I work at the UK Hydrographic Office where we specialise in the marine environment and create a variety of global data-sets to support marine and maritime organisations. We also use our data to create navigational charts, used by ships to navigate the coast. The charts include a wide range of information such as water depth, coastline, hazardous features, seabed type, amongst other things. Mangrove is a key element of the coastline as it significantly changes how you can access the coast.
We are continuously looking at ways we can improve our data-sets and take advantage of the vastly increasing source data available to us. One source that is becoming more abundant is satellite data, however, due to the large size of the data and the vast regions we cover it is not feasible to only process this data manually. Therefore we use machine learning to process this data into vector outputs.
In the past, we have created machine learning pipelines which have had great value in processing large volumes of previously unmanageable data, such as our object detection pipeline which identifies safety critical offshore infrastructure.
The problem has been that getting these things into live can be more painful and slow than we would like, with multiple re-writings of the code and fiddling with the infrastructure.
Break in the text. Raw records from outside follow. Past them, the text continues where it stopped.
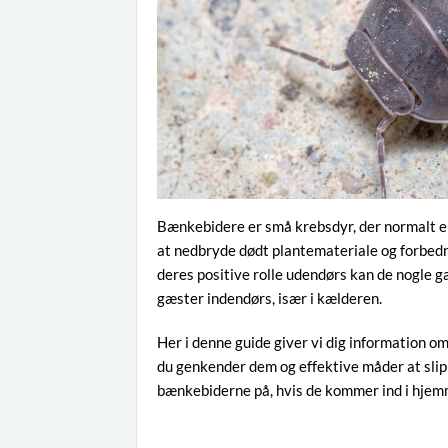
Bænkebidere er små krebsdyr, der normalt er
at nedbryde dødt plantemateriale og forbedre
deres positive rolle udendørs kan de nogle 
gæster indendørs, især i kælderen.
Her i denne guide giver vi dig information o
du genkender dem og effektive måder at sli
bænkebiderne på, hvis de kommer ind i hjem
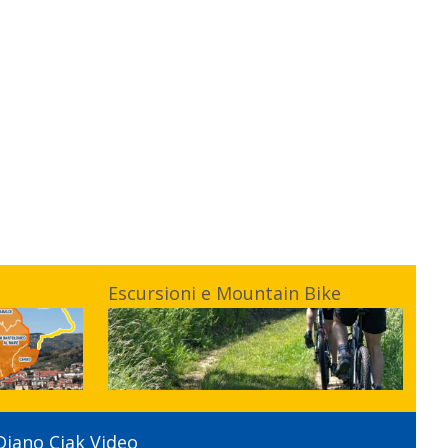
Escursioni e Mountain Bike
Diano Ciak Video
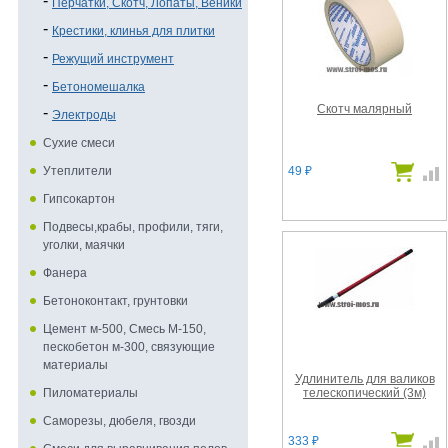
Перчатки, Скотч, Лопаты, Веники
Крестики, клинья для плитки
Режущий инструмент
Бетономешалка
Скотч малярный
Электроды
Сухие смеси
49
Утеплители
₽
Гипсокартон
Подвесы,крабы, профили, тяги,
уголки, маячки
Фанера
Бетоноконтакт, грунтовки
Цемент м-500, Смесь М-150,
пескобетон м-300, связующие
материалы
Удлинитель для валиков
телескопический (3м)
Пиломатериалы
Саморезы, дюбеля, гвозди
333
₽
In this project to map regions of mangroves globally, we embarked on trying Serverless architecture to see if it would reduce some of these pain points and be suitable for this type of geo-deep learning.
To train a deep learning classifier, it is first necessary to obtain labelled training data. Our products already include areas of mangrove but the environment is constantly changing, and the current data are often geared towards navigation which can mean they are generalised. To create more labelled data, which were less generalised, we used hierarchical clustering, a form of unsupervised learning. With the help of our remote sensing analysts we identified the cluster which denotes mangrove.
A U-net segmentation model was developed then trained against this new data, as well as some detailed hand labelled data. The model worked well in identifying the regions of mangrove, we used Keras and Tensorflow.
Once the model was defined we set about trying to determine the best way to get the model into live. Part of this work was to determine whether this type of processing would work well on the Serverless architecture. To test this we used AWS Lambda and the AWS hosted Sentinel-2 optical satellite data. We used a static html file hosted on S3 to allow users to select the region of interest, this then triggers a pipeline of Lambda functions to run.
The pipeline takes sentinel tiles of a selected region and processes these into chips ready for prediction — to reduce the processing overhead chips were filtered to areas of low cloud cover, and filtering out areas where you definitely would not get mangrove, such as well inland. Once filtered, the prediction takes place on the chips. The chips are then recombined as a single raster image stored on S3. An example region, showing the chips, and the mangrove prediction in black, is the first image above.
There are many benefits to Serverless, including ease of management and cost, but there are also challenges around memory and run-time restrictions. There are memory limits for the size of the libraries, we used Python and libraries such as rasterio, and GDAL, and loading the trained model for prediction also required work, due to the size of the Tensorflow library. There are also function-execution limits which can be fairly easily hit with this type of data, as well as run-time memory limits which we also hit initially.
There were a number of iterations required for us to come in under these constraints — definitely enough to warrant another more technical blog!-to come. The Lambda pipeline takes 5 mins to run over a region of 100*100 km (the area covered by a Sentinel-2 satellite image). A very large number regions can be processed in parallel due to the high scalability of the Serverless platform. This approach is certainly something we will take forward; despite some of the initial engineering challenges it has proven to be a great way to process our global data.